Panik Bozukluğun Tanısı Nasıl Konur?
Tanıyı bir psikiyatri uzmanının koyması gerekir. Panik bozukluğu tanısı koyduracak herhangi bir laboratuar bulgusu yoktur. Ayrıntılı bir psikiyatrik muayene ve gerekirse ek psikiyatrik testler yapılarak Panik Bozukluğu tanısı konur. Panik ataklar depresyon, travma sonrası stres bozukluğu gibi bir çok hastalıkta görülebilir. Bundan dolayı varsa ek başka bir hastalık bunların ayırıcı tanısı da yapılmalı ve bu hastalıklara göre de tedavi düzenlenmelidir.

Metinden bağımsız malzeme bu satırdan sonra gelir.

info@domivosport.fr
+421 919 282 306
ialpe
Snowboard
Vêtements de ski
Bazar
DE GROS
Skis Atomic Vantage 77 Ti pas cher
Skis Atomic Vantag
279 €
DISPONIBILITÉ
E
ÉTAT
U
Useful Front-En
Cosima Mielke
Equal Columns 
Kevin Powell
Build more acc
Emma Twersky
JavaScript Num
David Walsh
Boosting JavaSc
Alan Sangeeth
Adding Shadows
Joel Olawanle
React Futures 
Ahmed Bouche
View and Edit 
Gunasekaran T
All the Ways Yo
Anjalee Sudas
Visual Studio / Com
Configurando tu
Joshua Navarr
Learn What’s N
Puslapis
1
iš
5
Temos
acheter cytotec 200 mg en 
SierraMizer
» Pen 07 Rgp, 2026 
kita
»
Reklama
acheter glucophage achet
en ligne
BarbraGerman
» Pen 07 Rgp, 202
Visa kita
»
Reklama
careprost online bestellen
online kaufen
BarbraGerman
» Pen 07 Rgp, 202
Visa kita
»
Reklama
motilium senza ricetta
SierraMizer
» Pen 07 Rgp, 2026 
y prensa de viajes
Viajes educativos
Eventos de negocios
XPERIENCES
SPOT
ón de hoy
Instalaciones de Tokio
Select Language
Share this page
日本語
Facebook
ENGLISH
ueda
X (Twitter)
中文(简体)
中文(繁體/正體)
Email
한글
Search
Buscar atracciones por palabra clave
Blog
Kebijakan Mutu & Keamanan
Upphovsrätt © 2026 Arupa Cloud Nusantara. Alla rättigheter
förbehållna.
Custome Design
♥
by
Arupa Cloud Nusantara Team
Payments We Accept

Panik Bozukluğu ve Agorafobi durumunuzu test etmek istiyorsanız buraya tıklayın.
Panik bozukluğun tedavisi nasıl ve kim tarafından yapılır?
Panik bozukluğu tedavisi olan ve günümüzde çok başarılı bir şekilde tedavi edilebilen bir rahatsızlıktır. Panik bozukluğu tedavisinde antidepresan ve kaygıgiderici gibi çeşitli ilaçlar kullanılabilir. İlaçlar Panik Ataklarının şiddetini ve sıklığını azaltmak, beklenti anksiyetesini azaltmak ve eşlik eden depresyonu tedavi etmek için kullanılır. Eğer kaygı düzeyi kişinin sosyal hayatını, ilişkilerini, iş hayatını olumsuz etkilemeye başlamışsa mutlaka ilaç kullanılmalıdır. İlaçlar aynı zamanda psikoterapi’nin de etkinliğini arttırabilir.
Ancak Panik Bozukluğun tedavisi sadece ilaçla yapılırsa tedavi eksik kalır. Bundan dolayı mutlaka psikoterapi de uygulanmalıdır. Bu rahatsızlıkta en etkili psikoterapi yöntemi Bilişsel ve Davranışçı Psikoterapi dir (BDT). Panik bozukluğu hastaları ile yapılan çalışmalarda iyi bir Bilişsel ve Davranışçı Psikoterapi’nin Panik Bozukluğu tedavisinde % 90’nın üzerinde etkili olduğu gösterilmiştir. Bu psikoterapi ile panik atakların ve kaygının sebepleri araştırılır ve ortaya çıkarılır, kişinin kaygı yaratan etkenlerle mücadele yeteneği arttırılır, panik ataklar sırasında neler yapması gerektiğini ve ataklarla nasıl baş edebileceğini öğrenir. İlaç tedavisi bırakıldıktan sonra tekrar panik atakların ortaya çıkma olasılığını en aza indirmek için mutlaka psikoterapi tedavisi yapılması gerekir. Bundan dolayı Panik bozukluğu tedavisi hem psikiyatrik ilaç tedavisini iyi bilen, hem de psikoterapi eğitimi almış bir uzman tarafından yapılmasının uygun olacağını ve tedavide başarı şansını arttıracağını söylemek mümkündür. Eğer tamamıyla düzelmeyen bir durum varsa ya ilaç tedavisi yeterli değildir ya da gerektiği gibi kullanılmıyordur ya da psikoterapi yetersiz yapılmıştır.